01-15-2015 04:57 PM
Is there any documentation/tutorials that walks you through how to do MAC authentication on non 802.1x devices that have static IP addresses? I am looking to build a MAC Auth service that will profile various devices (PLCs, cameras, routers, video decoders) and put them onto the private network, and force non 802.1x computers (Guest visitors/vendros) to an internet only VLAN.
Is there any docs that show how to build such a service? I understand there are various to profile a device (NMAP, SNMP, NESUS, MAC OUI), but how do you use these methods in a service?
Thanks for your help ahead of time.
Solved! Go to Solution.
01-15-2015 07:21 PM
Thanks Tim. It does help, but I am not sure what the enforcement profile (ROLE_PROFILE) look like. If not too much trouble, can you show how that profile is built? I am looking to see how the device is profiled and can be classified as a certain type of device. There must something else that needs configured to determine the device type. I would assume if you used SNMP or NMAP that there is configurations that can read into a response to determine the device type.

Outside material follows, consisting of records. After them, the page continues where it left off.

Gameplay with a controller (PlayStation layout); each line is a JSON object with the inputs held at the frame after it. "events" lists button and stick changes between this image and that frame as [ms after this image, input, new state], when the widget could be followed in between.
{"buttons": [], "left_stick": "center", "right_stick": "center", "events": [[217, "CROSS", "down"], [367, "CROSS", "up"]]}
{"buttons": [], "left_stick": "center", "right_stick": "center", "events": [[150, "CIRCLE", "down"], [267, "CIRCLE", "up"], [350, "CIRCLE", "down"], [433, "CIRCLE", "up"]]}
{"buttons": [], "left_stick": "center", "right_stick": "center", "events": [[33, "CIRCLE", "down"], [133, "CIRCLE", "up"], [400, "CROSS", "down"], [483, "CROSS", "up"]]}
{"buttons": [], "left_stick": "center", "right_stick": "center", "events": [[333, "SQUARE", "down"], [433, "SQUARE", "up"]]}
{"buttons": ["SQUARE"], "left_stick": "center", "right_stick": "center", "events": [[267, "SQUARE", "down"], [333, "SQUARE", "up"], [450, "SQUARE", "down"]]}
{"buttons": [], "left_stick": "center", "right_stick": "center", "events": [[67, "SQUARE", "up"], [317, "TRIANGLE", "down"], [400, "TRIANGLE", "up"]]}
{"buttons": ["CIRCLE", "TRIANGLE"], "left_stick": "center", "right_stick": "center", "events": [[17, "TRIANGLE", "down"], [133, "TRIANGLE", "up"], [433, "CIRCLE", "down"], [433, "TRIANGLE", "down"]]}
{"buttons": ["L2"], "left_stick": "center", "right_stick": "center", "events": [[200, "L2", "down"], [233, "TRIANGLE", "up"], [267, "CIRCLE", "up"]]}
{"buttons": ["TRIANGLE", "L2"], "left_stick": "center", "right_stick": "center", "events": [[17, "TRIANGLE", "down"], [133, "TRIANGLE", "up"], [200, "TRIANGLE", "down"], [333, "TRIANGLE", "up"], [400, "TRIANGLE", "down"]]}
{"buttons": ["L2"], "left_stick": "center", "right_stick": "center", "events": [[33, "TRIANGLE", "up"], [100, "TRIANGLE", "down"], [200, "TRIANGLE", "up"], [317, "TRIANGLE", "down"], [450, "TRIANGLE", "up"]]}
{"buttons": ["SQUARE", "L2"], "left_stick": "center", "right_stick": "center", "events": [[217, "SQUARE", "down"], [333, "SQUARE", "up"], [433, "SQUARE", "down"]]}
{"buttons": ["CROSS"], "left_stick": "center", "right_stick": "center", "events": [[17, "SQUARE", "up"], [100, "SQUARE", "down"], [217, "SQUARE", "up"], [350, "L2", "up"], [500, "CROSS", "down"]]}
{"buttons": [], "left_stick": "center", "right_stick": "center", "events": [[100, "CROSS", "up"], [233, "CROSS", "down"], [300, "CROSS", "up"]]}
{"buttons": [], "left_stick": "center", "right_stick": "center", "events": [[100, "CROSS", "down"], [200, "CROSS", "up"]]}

Am I even in the ballpark on this works?
Thanks again for taking the time to show me the screenshots above.
01-15-2015 07:26 PM
Same idea with nmap. You can give the device an audit state based on rules you set. So you could give temporary Internet only access until a device was audited or profile and then change the devices role.
There will be some additional profiling options in the upcoming 6.5 release so stay tuned for that.
01-16-2015 08:21 AM - edited 01-16-2015 08:23 AM
With MAC AUTH is there a way to give different device types different network access. For example:
If I have an Security camera using MAC auth, can I allow it to connect to the internal network VLAN A, and then have guest user's PC using MAC AUTH and configure them to use VLAN B.
If so, how do you get the device profiled to know if it is a security camera versus a guest PC?
01-16-2015 08:33 AM
Once the device is profiled, you map the device category/family/device name (derived from the profile) to an enforcement profile. The enforcement profile(s) are what get sent down to the switch/controller.
This is what's shown in the second to last screenshot above.
01-16-2015 09:09 AM - edited 01-16-2015 09:11 AM
Thanks Tim. That is my problem the endpoint is not getting profiled. It is a static IP address device. It will never send a DHCP request. I have the helper-address pointing to ClearPass and that works well for PCs and other devices doing DHCP.
How do you get a static IP address device profiled?
01-16-2015 09:12 AM
Take a look here
01-16-2015 09:19 AM - edited 01-16-2015 09:20 AM
Tim, I have seen this doc, but doesn't help my situation with something like a PLC (Programmable Logic Controller). But the PLC does support SNMP. Isn't there a way to have CPPM query the endpoint via SNMP (public) to get back info to profile it. I am looking for seomthing like this. Is that possible or am I barking up the wrong tree?
I am trying to determine if there are automated ways to profile static IP address devices immediately when they connect, or am I going to have to maintain some sort of Static Host Table.
Doesn't the subnet scan happen at pre-defined time intervals?